18) In the Graph Node Properties tab, select a “color bar” texture. This one is the main “color bar”.
> In this example, the texture chosen is “ColorPatterns_ColorBar_1A”.
19) As a slider is needed to choose the colors, the most suitable node is Float Parameter. Create a [[ URL | Float Parameter ]].
This parameter requires an axis from which to extract the values. In a “color bar” texture, the axis in which colors change is the horizontal one. Link the “Value” connection of the Float Parameter node to the “x” one of the Sample Texture node.
20) Select the Float Parameter node and, in the Graph Node Properties tab, write a name in the Parameter Name sub-tab and change the Default value sub-tab if wanted.
> In this example, the Parameter Name is “Main Color”. The Default Value is changed into 0.0 to make the slider's selector pick the first color of the "color bar" as default.
Click the “+” button in the Description Image sub-tab to add a new slot in the Float Parameter node. This new connection allows displaying the “color bar” image over the slider.
Unfold the new layer sub-tab “0” and change the name if wanted. This one is the name of the new connection created. Refresh the “Float Parameter”node if it doesn’t upload automatically.
> In this case, the name is “Main Color Bar”.
21) Link the Float Parameter’s new connection “Main Color Bar” to the “Image” one of the Texture node. This image, the “color bar”, is to be displayed on top of the slider.

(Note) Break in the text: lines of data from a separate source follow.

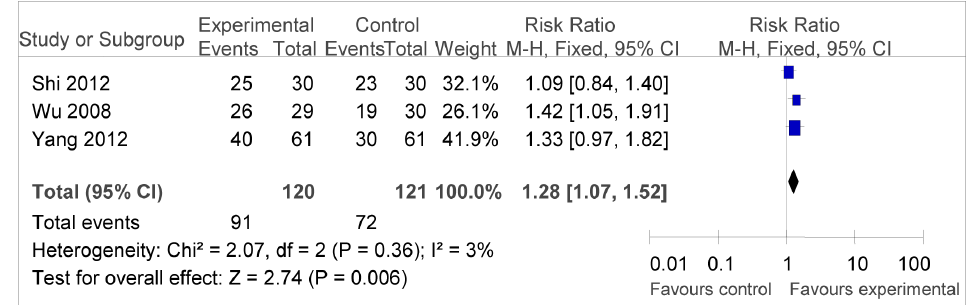
Figure 4. Forest plot of the comparison of disease control rate (DCR). P values are from P for the effect modification evaluation of heterogeneity within or across the groups of regimens. CI, confidence interval; RR, risk ratio; DC/CIK, DC-CIK immunotherapy; Chemo, chemotherapy; Con, control group; Exp, experimental group. A fixed-effect meta-analysis model (Mantel-Haenszel method) was used.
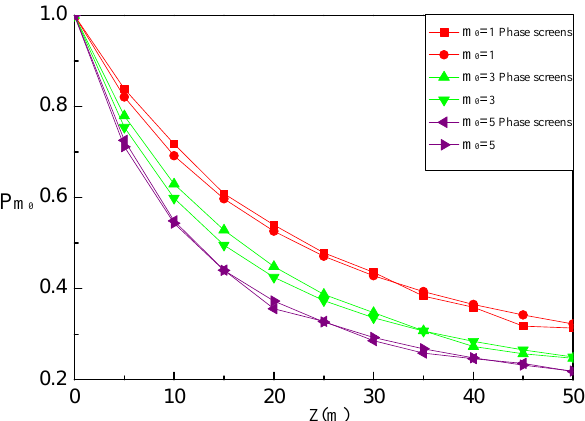
Figure 4. Detection probability P m parameter of topological charge m 0 .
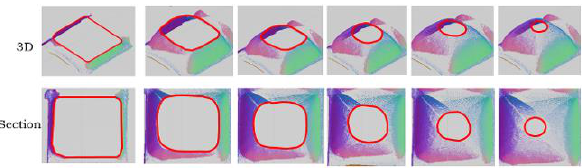
Figure 10. Sections of dome Survey 3D showing the transformations of the shape.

22) The first part of the colored pattern’s nodes is already created. The next step is to add the complementary mask of the pattern. Drag and drop from the “Mask 1” connection of the Texture Layer node to create a Texture node.
23) In the Texture sub-tab of the Graph Node Properties tab, select the complementary mask of the first mask added in the connection “Mask 0”.
> In this example, the texture selected is “ColorPatterns_Lines_MaskB”
24) Create another **Sample Texture** node. With this node starts the second “group of nodes” to create the secondary “color bar”. Link the “Color” connection of the new **Sample Texture** node to the “Layer 1” connection of the Texture Layer node.
25) From the “Texture” connection of the Sample Texture node create a Texture node.
26) In the Graph Node Properties tab, choose the secondary “color bar” texture in the Texture sub-tab.
> In this example, the texture selected is “ColorPatterns_ColorBar_1B”.
27) As one of the objectives of this example is to control two “color bars” with only one slider, in this step, the parameter that controls the main “color bar” is to control the secondary one as well. The value selected along the horizontal axis of the main "color bar" is supposed to be coincident with the one selected on the second one. Link the “Value” connection of the Float Parameter node to the “X” one of this last Sample Texture node.
The same Float Parameter is now connected to both Sample Texture nodes.
28) Check that the Source Graph looks similar to the image below.
29) Compile. A slider with the main “color bar” image should appear in the Preview Instance Properties tab.
Move the slider and get different combinations of the Handkerchief pattern’s colors.